En outre, ces fréquents dédoublements, du fait de la superposition des modèles de professionals jeunes et vieux qu’ils mettent en exergue, placent les professionals face à la thématique du devenir. En effet, ce devenir instable est central à la mise en place de la diégèse, et la prédominance de personnages soit jeunes soit vieux tient à leur rôle dans la construction de celle-ci. Ainsi, la mise en scène d’un vieux professional éprouvé ou à l’inverse d’un jeune professional inexpérimenté devient un prétexte à l’acte narratif, et permet la mise en place de situations narratives diverses, qu’elles relèvent du projet réaliste, ou bien des modèles sensationnaliste ou fantastique.

Ceci est d’autant plus important, comme nous le verrons, lorsque les professionals sont aussi narrateurs : de tels narrateurs, soit jeunes, soit vieux mais rarement d’âge moyen, sont souvent placés, selon des modalités récurrentes, en tant que témoins ou acteurs d’une situation remarquable voire inhabituelle, mais aussi formatrice, que ce soit de leur carrière ou de leur personne. Le professional vieillissant peut, sur le mode de la rétrospection, raconter un certain nombre d’histoires qui ont ponctué sa carrière, alors que le jeune professional narre quant à lui une première expérience digne d’intérêt, ou une expérience de jeunesse singulière. Il est par ailleurs possible de déceler la marque de ces circonstances récurrentes dans l’emploi de certains adjectifs par le narrateur lorsqu’il décrit le récit qu’il s’apprête à relater. Ceci est manifeste dans l’introduction des nouvelles « The Beetle-Hunter » et « The Sealed Room », dans lesquelles les jeunes narrateurs, l’un médecin et l’autre avocat, utilisent des formules proches pour désigner l’aventure qu’ils narrent. Le Dr Hamilton qualifie la nature insolite des événements de « The Beetle-Hunter » comme suit : « the turning point of my struggles [which] came in a very extraordinary way1 ». De même, l’avocat Frank Alder désigne l’aventure présentée dans « The Sealed Room » comme « what has been the most extraordinary adventure of my lifetime2 ».
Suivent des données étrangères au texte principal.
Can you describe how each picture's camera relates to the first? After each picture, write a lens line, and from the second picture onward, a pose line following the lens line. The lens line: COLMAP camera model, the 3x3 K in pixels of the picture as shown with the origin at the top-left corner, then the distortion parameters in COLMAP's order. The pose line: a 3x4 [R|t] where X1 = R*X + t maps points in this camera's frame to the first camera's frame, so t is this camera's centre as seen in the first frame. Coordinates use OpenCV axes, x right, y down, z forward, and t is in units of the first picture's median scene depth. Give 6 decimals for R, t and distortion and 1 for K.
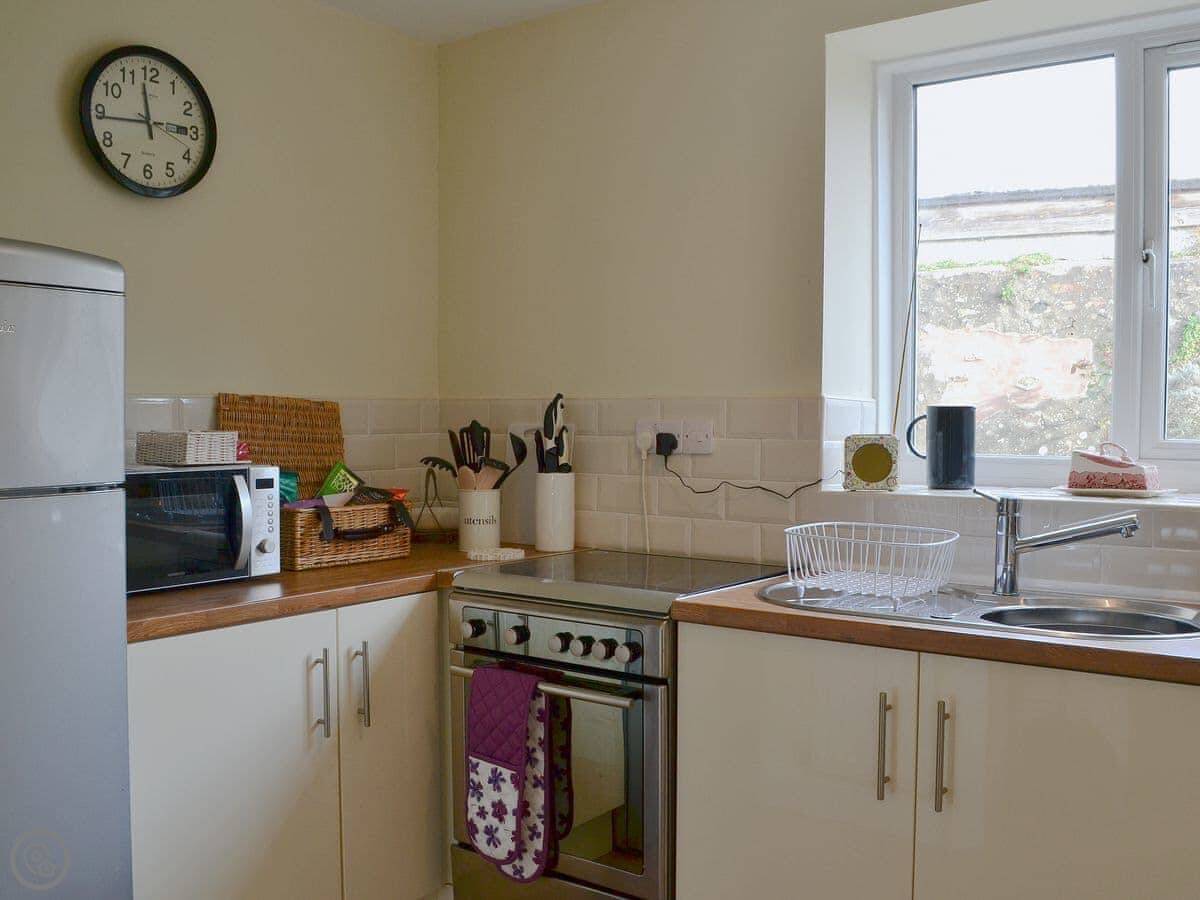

Il apparaît donc que cette répartition singulière et inégale de l’âge des membres des professions dans le corpus est intimement liée à un certain nombre de rôles récurrents dans le récit. Il convient donc de dénombrer, d’examiner et de classifier ces rôles récurrents des professionals dans le récit afin d’évaluer leur importance dans la mise en place de la diégèse et dans la prise en charge de l’acte narratif.

1Arthur Conan Doyle, « The Beetle-Hunter », op. cit., p. 572.